We use this shell script to run FastAPI, Redis, Celery, and Solara concurrently. Importantly, the FastAPI server must be running before Solara, or else Solara will fail. To do this, we make use of sleep. We use the & operator to run multiple commands at once. It looks like this:

#!/bin/bash
sleep 10 && solara run client/main.py --host=0.0.0.0 --port=80 &
(nohup redis-server &
celery --app=api.task.app worker --concurrency=1 --loglevel=DEBUG &
uvicorn api.app:app --host=0.0.0.0 --port=8765)

Ploomber Cloud

Now we’re ready to deploy. If you haven’t yet sign up and get an API key.

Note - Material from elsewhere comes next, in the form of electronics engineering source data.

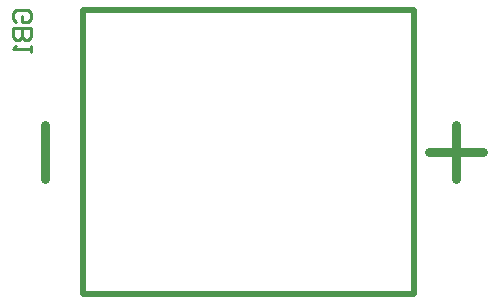
<source format=gbo>
G04*
G04 #@! TF.GenerationSoftware,Altium Limited,CircuitMaker,2.3.0 (2.3.0.3)*
G04*
G04 Layer_Color=13813960*
%FSLAX25Y25*%
%MOIN*%
G70*
G04*
G04 #@! TF.SameCoordinates,90B3883F-12C0-4788-AEBF-A64E1D99C10B*
G04*
G04*
G04 #@! TF.FilePolarity,Positive*
G04*
G01*
G75*
%ADD13C,0.01000*%
%ADD97C,0.02000*%
%ADD98C,0.03000*%
D13*
X204126Y113783D02*
X203127Y114783D01*
X203127Y116782D01*
X204126Y117781D01*
X208125Y117781D01*
X209125Y116782D01*
X209125Y114783D01*
X208125Y113783D01*
X206126Y113783D01*
X206126Y115782D01*
X203127Y111783D02*
X209125Y111783D01*
X209125Y108784D01*
X208125Y107785D01*
X207125Y107785D01*
X206126Y108784D01*
X206126Y111783D01*
X206126Y108784D01*
X205126Y107785D01*
X204126Y107785D01*
X203127Y108784D01*
X203127Y111783D01*
X209125Y105785D02*
X209125Y103786D01*
X209125Y104786D01*
X203127Y104786D01*
X204126Y105785D01*
D97*
X226457Y117776D02*
X336693Y117776D01*
X336693Y23287D02*
X336693Y117776D01*
X226457Y23287D02*
X336693Y23287D01*
X226457Y23287D02*
X226457Y117776D01*
D98*
X341575Y70531D02*
X359575Y70531D01*
X350575Y61532D02*
X350575Y79532D01*
X213575Y61532D02*
X213575Y79532D01*
M02*

</source>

Ensure you’re in the root project directory and run:

ploomber-cloud init

You should see a ploomber_cloud.json file created. Now deploy:

ploomber-cloud deploy --watch

Troubleshooting

To verify the Docker build works locally, you can run:

docker build -t api-app .   

Followed by:

docker run -dp 127.0.0.1:3000:3000 api-app

Using Docker Desktop, it’s easy to verify that your app is running in a single container.

Conclusion

That’s it! In this tutorial we learned how to:

  • Build an API with FastAPI
  • Implement a task queue with Celery
  • Build a chat interface with Solara
  • Deploy a full-stack application on Ploomber Cloud

As always, take note of the small details and tips. Happy coding!